Only the lines holding "Paris" are wanted. Copy every one from the records below.

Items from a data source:

-- -- --

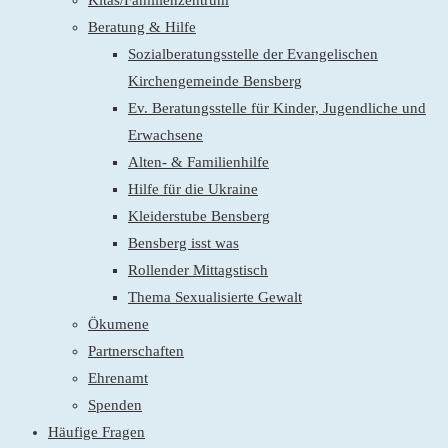
Kitas/Familienzentrum
Beratung & Hilfe
Sozialberatungsstelle der Evangelischen
Kirchengemeinde Bensberg
Ev. Beratungsstelle für Kinder, Jugendliche und
Erwachsene
Alten- & Familienhilfe
Hilfe für die Ukraine
Kleiderstube Bensberg
Bensberg isst was
Rollender Mittagstisch
Thema Sexualisierte Gewalt
Ökumene
Partnerschaften
Ehrenamt
Spenden
Häufige Fragen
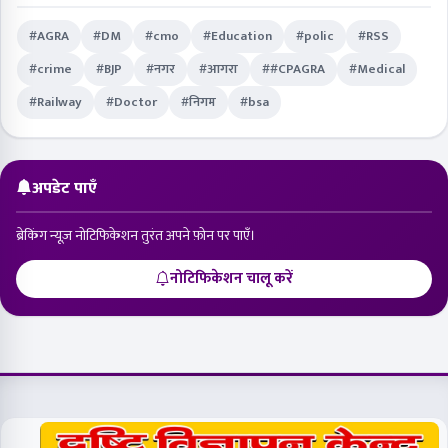
#AGRA
#DM
#cmo
#Education
#polic
#RSS
#crime
#BJP
#नगर
#आगरा
##CPAGRA
#Medical
#Railway
#Doctor
#निगम
#bsa
अपडेट पाएँ
ब्रेकिंग न्यूज़ नोटिफिकेशन तुरंत अपने फ़ोन पर पाएँ।
नोटिफिकेशन चालू करें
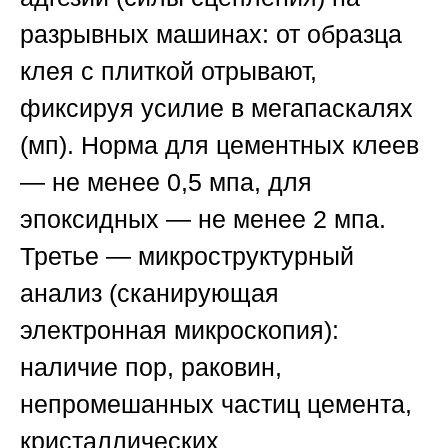
разрывных машинах: от образца
клея с плиткой отрывают,
фиксируя усилие в мегапаскалях
(мп). Норма для цементных клеев
— не менее 0,5 мпа, для
эпоксидных — не менее 2 мпа.
Третье —
микроструктурный
анализ
(сканирующая
электронная микроскопия):
наличие пор, раковин,
непромешанных частиц цемента,
кристаллических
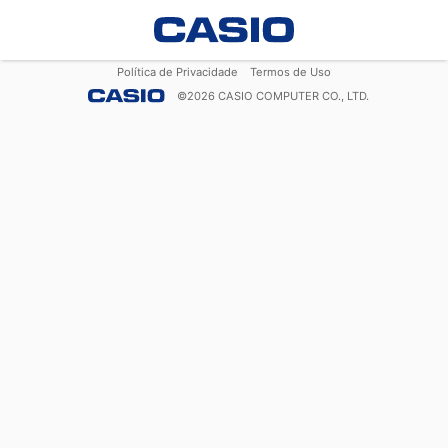
Política de Privacidade
Termos de Uso
©
2026
CASIO COMPUTER CO., LTD.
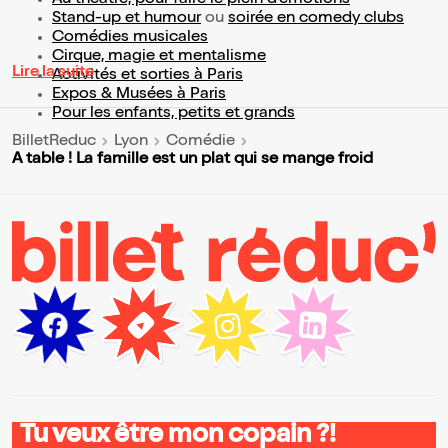
Au théâtre, pour faire le plein d’émotions
Stand-up et humour
ou
soirée en comedy clubs
Comédies musicales
Cirque, magie et mentalisme
Lire la suite
Activités et sorties à Paris
Expos & Musées à Paris
Pour les enfants, petits et grands
BilletReduc
Lyon
Comédie
A table ! La famille est un plat qui se mange froid
Tu veux être mon copain ?!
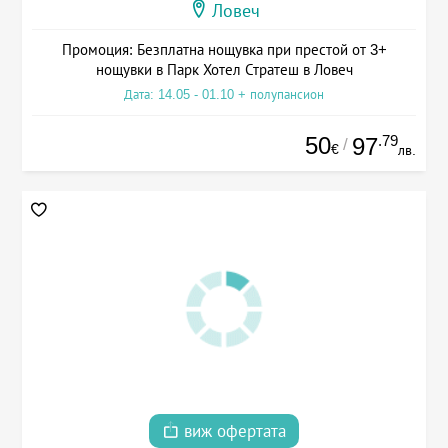
Ловеч
Промоция: Безплатна нощувка при престой от 3+
нощувки в Парк Хотел Стратеш в Ловеч
Дата: 14.05 - 01.10 + полупансион
50
.79
97
/
€
лв.
виж офертата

-- -- --

Written response →
Activités et sorties à Paris
Expos & Musées à Paris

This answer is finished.